The records:
★ ★ ★ ★ ★ ★ ★

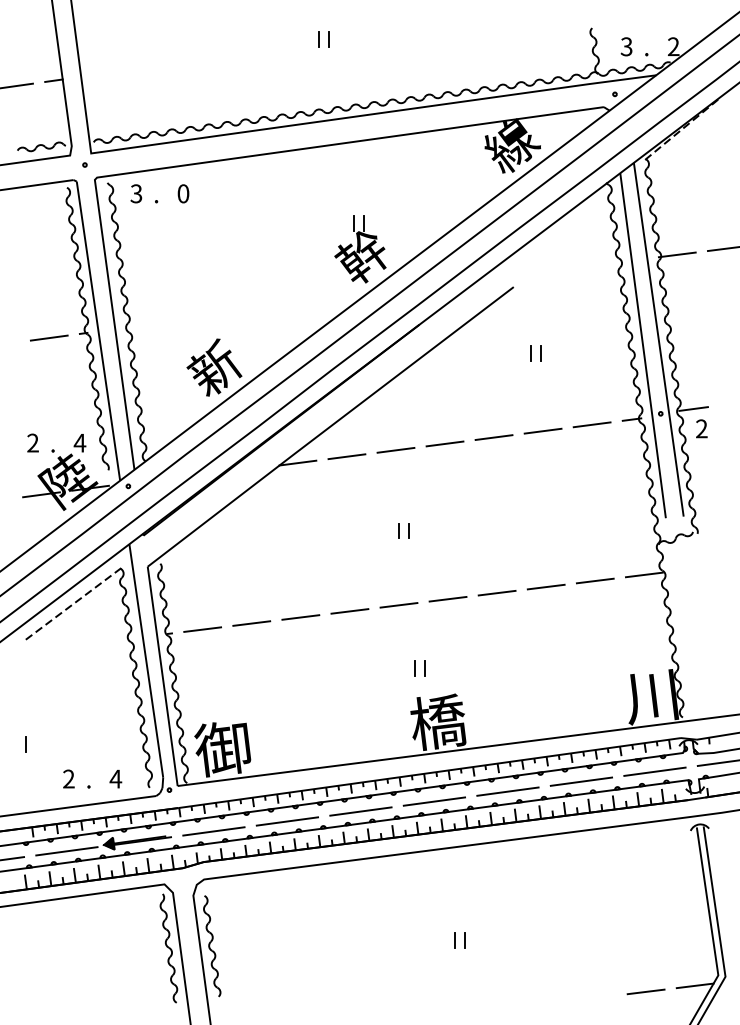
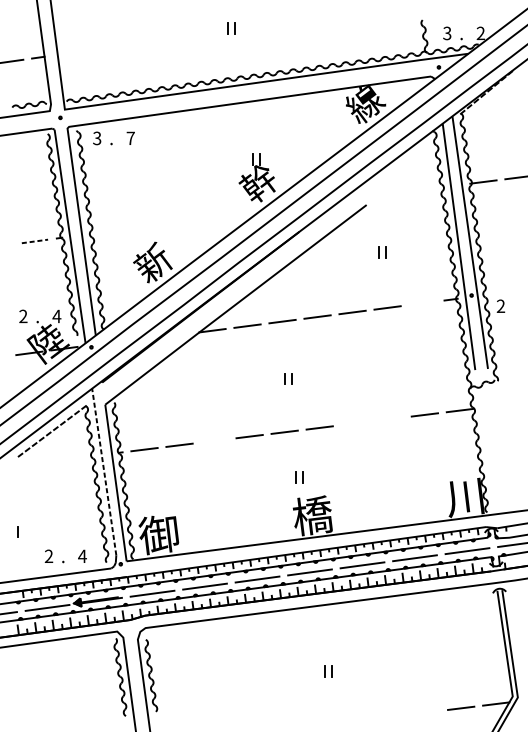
text: (183, 193) -> (130, 138), 0 -> 7
line: (49, 338) -> (35, 241), solid -> dashed
line: (693, 408) -> (495, 291), removed
line: (591, 424) -> (422, 303), removed
line: (545, 586) -> (389, 418), removed
line: (496, 592) -> (354, 423), removed
line: (300, 617) -> (214, 440), removed
line: (146, 660) -> (104, 471), solid -> dashed

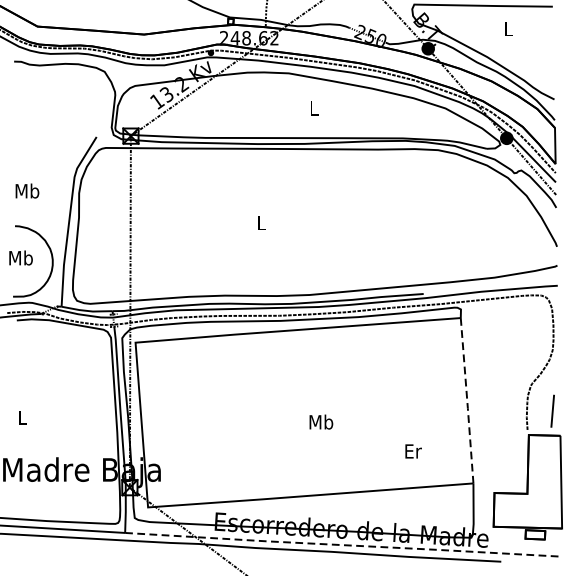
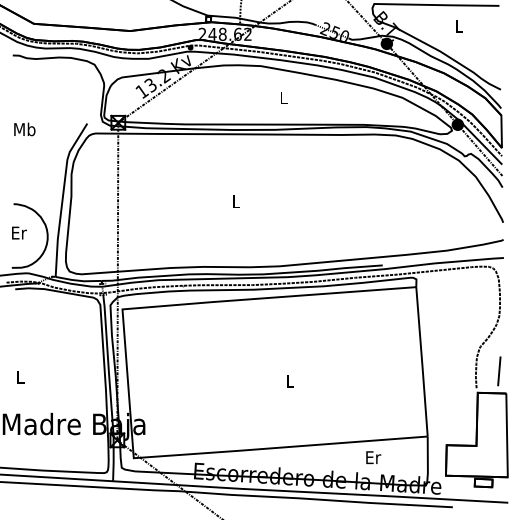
text: (27, 191) -> (24, 129), moved
text: (20, 257) -> (18, 232), Mb -> Er
line: (467, 401) -> (422, 362), dashed -> solid
text: (320, 421) -> (289, 380), Mb -> L
text: (413, 451) -> (373, 457), moved
line: (344, 545) -> (311, 492), dashed -> solid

★ ★ ★ ★ ★ ★ ★

Your instructions: Everything in the listing is to be returned word for word, except the pictures.

Exercise response:
text: (183, 193) -> (130, 138), 0 -> 7
line: (49, 338) -> (35, 241), solid -> dashed
line: (693, 408) -> (495, 291), removed
line: (591, 424) -> (422, 303), removed
line: (545, 586) -> (389, 418), removed
line: (496, 592) -> (354, 423), removed
line: (300, 617) -> (214, 440), removed
line: (146, 660) -> (104, 471), solid -> dashed

text: (27, 191) -> (24, 129), moved
text: (20, 257) -> (18, 232), Mb -> Er
line: (467, 401) -> (422, 362), dashed -> solid
text: (320, 421) -> (289, 380), Mb -> L
text: (413, 451) -> (373, 457), moved
line: (344, 545) -> (311, 492), dashed -> solid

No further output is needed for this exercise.